[[ SELECTED PASSAGE open ]]
# Switchbox for component and RGB sources



## scgf (Oct 24, 2000)

I am planning to get Sky HD. My Hitachi plasma panel will need to be fed with a component feed because it is not fully 'HD Ready' and will only display 50Hz at 1080i. I know the Sky box will provide the correct signal, but I am concerned about connecting all my other bits and pieces - all of which have SCART sockets sending out RGB. (I want to keep my TiVo in the equation, using a Freeview box.)

My panel uses 3 x BNC for component input (+ 1 composite sync signal) but the same inputs can be switched via the panel's remote between RGB and component - so the same SCART -> BNC lead can feed it with RGB or component signals.

The headache for me is how to connect everything up, using the single SCART -> BNC lead I already have. Currently I use a Quintro+ SCART switchbox, which won't do compnent, but I found this on Keene's site: http://www.syncblaster.com/Scart_Commander.html - it looks like it will work - I assume the box will output whatever it is being fed with, ie. RGB or component.

Do you reckon this would do what I need ie. allow me to feed my panel with RGB and the component feed from my Sky HD box?

Thanks for any advice.


----------



## The Obo (Feb 22, 2005)

I don't think that "SCART Commander" will do quite what you want...

I tried something similar a few months back and ended up going for an "RGB - Component Converter", then fed the Tivo via RGB SCart to the Converter, and the 3 RCAs from the converter to my denon Amp which has Component switching.

If you try and feed your Tivo RGB through a SCART to RCA cable - it doesn't work (because Tivo doesn't output sync on green)

Check out the "SCART RGB TO COMPONENT (Y-U-V) CONVERTER" about 2/3 down this page:
http://www.threedoubleyou.com/otherconverters.htm

I'm VERY happy wth the quality from this to my plasma (using Mode 0 that is).

or if you want to spend double that (for very little difference in my opinion - especially if you don't need sound)
try this:
http://www.js-technology.com/produc...id=36&osCsid=f8e901699d1ad23535ded549fd40bb84


----------



## scgf (Oct 24, 2000)

Thanks for that, The Obo.

Does it not make a difference that I can switch my plasma between component and RGB by using the remote - same cable, same inputs?

Currently my TiVo is connected to my panel with a SCART to phono (RCA?) lead - the R, G, B and composite pins are connected, each to a phono plug, and the panel is switched to RGB input mode. The panel uses the composite signal to provide sync.

When I first got the panel I didn't realise that it would accept RGB signals and I actually bought the JS RGB to component converter. Unfortunately my panel in component mode wouldn't lock onto the signal and it kept dropping out.

I am very concerned about splashing out on Sky HD and finding I can't get it all wired up.

Everyone will surely have a mix of RGB and component sources. What is the current thinking on connecting them up?


----------



## sanderton (Jan 4, 2002)

Everyone will have a mix of sources, but most will have a mix of inputs to match, ie RGB SCARTs for the RGB and componet for the component.
[[ SELECTED PASSAGE closed ]]
PROBLEMS TO WORK ON:
1: Rewrite the forum thread on switching component and RGB sources, starting at "Do you reckon" and ending at "what you want...", with "SCART Commander" replaced by "Keene switchbox".
2: Answer from the switchbox thread:
(a) Which SCART switchbox does scgf currently use?
(b) According to The Obo, why does feeding the TiVo RGB through a SCART to RCA cable not work?
(c) What happened when scgf's panel was in component mode with the JS RGB to component converter?
[[ LISTED ENTRIES open ]]
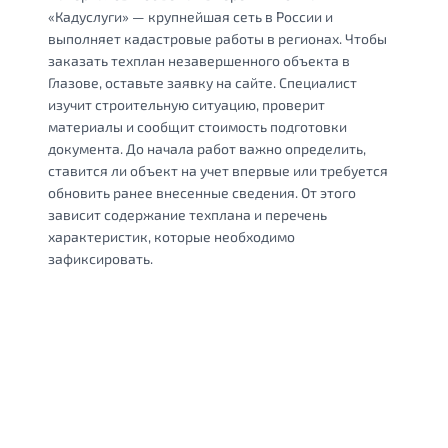
«Кадуслуги» — крупнейшая сеть в России и
выполняет кадастровые работы в регионах. Чтобы
заказать техплан незавершенного объекта в
Глазове, оставьте заявку на сайте. Специалист
изучит строительную ситуацию, проверит
материалы и сообщит стоимость подготовки
документа. До начала работ важно определить,
ставится ли объект на учет впервые или требуется
обновить ранее внесенные сведения. От этого
зависит содержание техплана и перечень
характеристик, которые необходимо
зафиксировать.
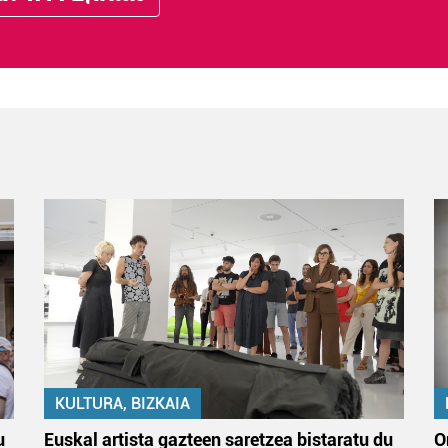
KULTURA, BIZKAIA
u
Euskal artista gazteen saretzea bistaratu du
O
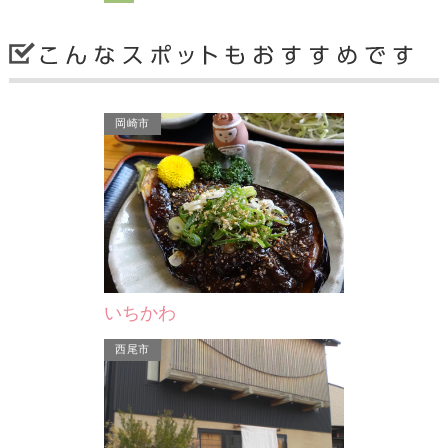
西尾市
西尾市
岡崎市
KU TAKU
和菓子処 すゞや
(有)大和園
3に入る"塩パ
当店は、袋入
ジ。今回、自家
売りですので
あさ…
での販売を致
いちかわ
西尾市
西尾市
[[ LISTED ENTRIES closed ]]
SOLUTIONS FOR EACH TASK:
1:
Do you reckon this would do what I need ie. allow me to feed my panel with RGB and the component feed from my Sky HD box?

Thanks for any advice.


----------



## The Obo (Feb 22, 2005)

I don't think that "Keene switchbox" will do quite what you want...

2:
(a) A Quintro+ SCART switchbox.
(b) The TiVo doesn't output sync on green.
(c) The panel wouldn't lock onto the signal, and it kept dropping out.